▶ WHAT YOU ARE ASKED TO DO
Your answer should be every line from the records that contains "median".
# # # # # # #
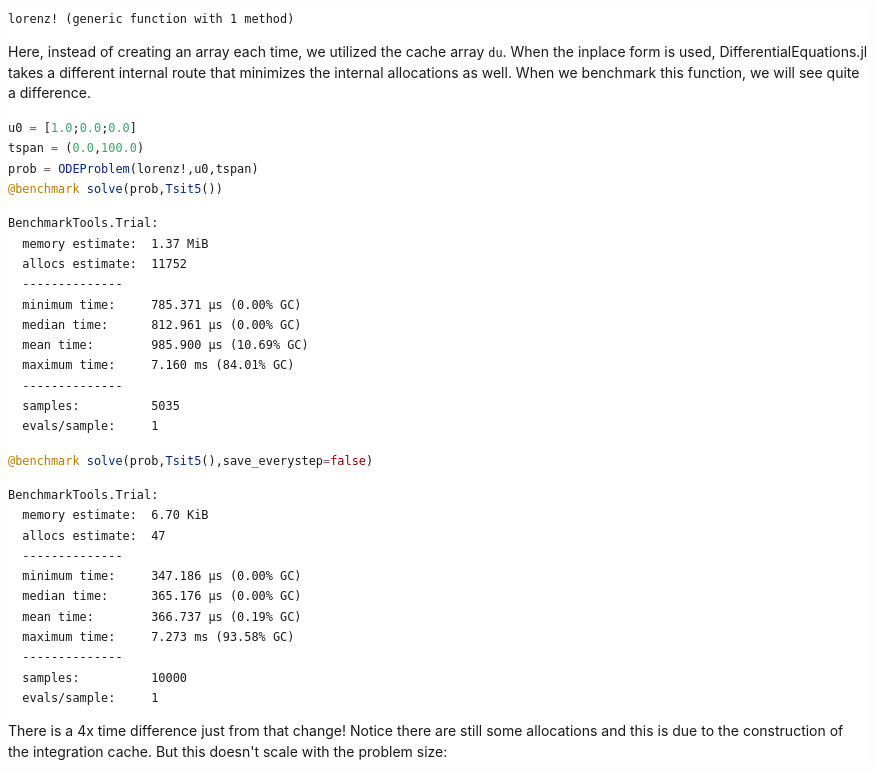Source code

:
 ```
lorenz! (generic function with 1 method)
```





Here, instead of creating an array each time, we utilized the cache array `du`. When the inplace form is used, DifferentialEquations.jl takes a different internal route that minimizes the internal allocations as well. When we benchmark this function, we will see quite a difference.

```julia
u0 = [1.0;0.0;0.0]
tspan = (0.0,100.0)
prob = ODEProblem(lorenz!,u0,tspan)
@benchmark solve(prob,Tsit5())
```

```
BenchmarkTools.Trial: 
  memory estimate:  1.37 MiB
  allocs estimate:  11752
  --------------
  minimum time:     785.371 μs (0.00% GC)
  median time:      812.961 μs (0.00% GC)
  mean time:        985.900 μs (10.69% GC)
  maximum time:     7.160 ms (84.01% GC)
  --------------
  samples:          5035
  evals/sample:     1
```



```julia
@benchmark solve(prob,Tsit5(),save_everystep=false)
```

```
BenchmarkTools.Trial: 
  memory estimate:  6.70 KiB
  allocs estimate:  47
  --------------
  minimum time:     347.186 μs (0.00% GC)
  median time:      365.176 μs (0.00% GC)
  mean time:        366.737 μs (0.19% GC)
  maximum time:     7.273 ms (93.58% GC)
  --------------
  samples:          10000
  evals/sample:     1
```





There is a 4x time difference just from that change! Notice there are still some allocations and this is due to the construction of the integration cache. But this doesn't scale with the problem size:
# # # # # # #
▶ RESULT FOR THIS TASK
  median time:      812.961 μs (0.00% GC)
  median time:      365.176 μs (0.00% GC)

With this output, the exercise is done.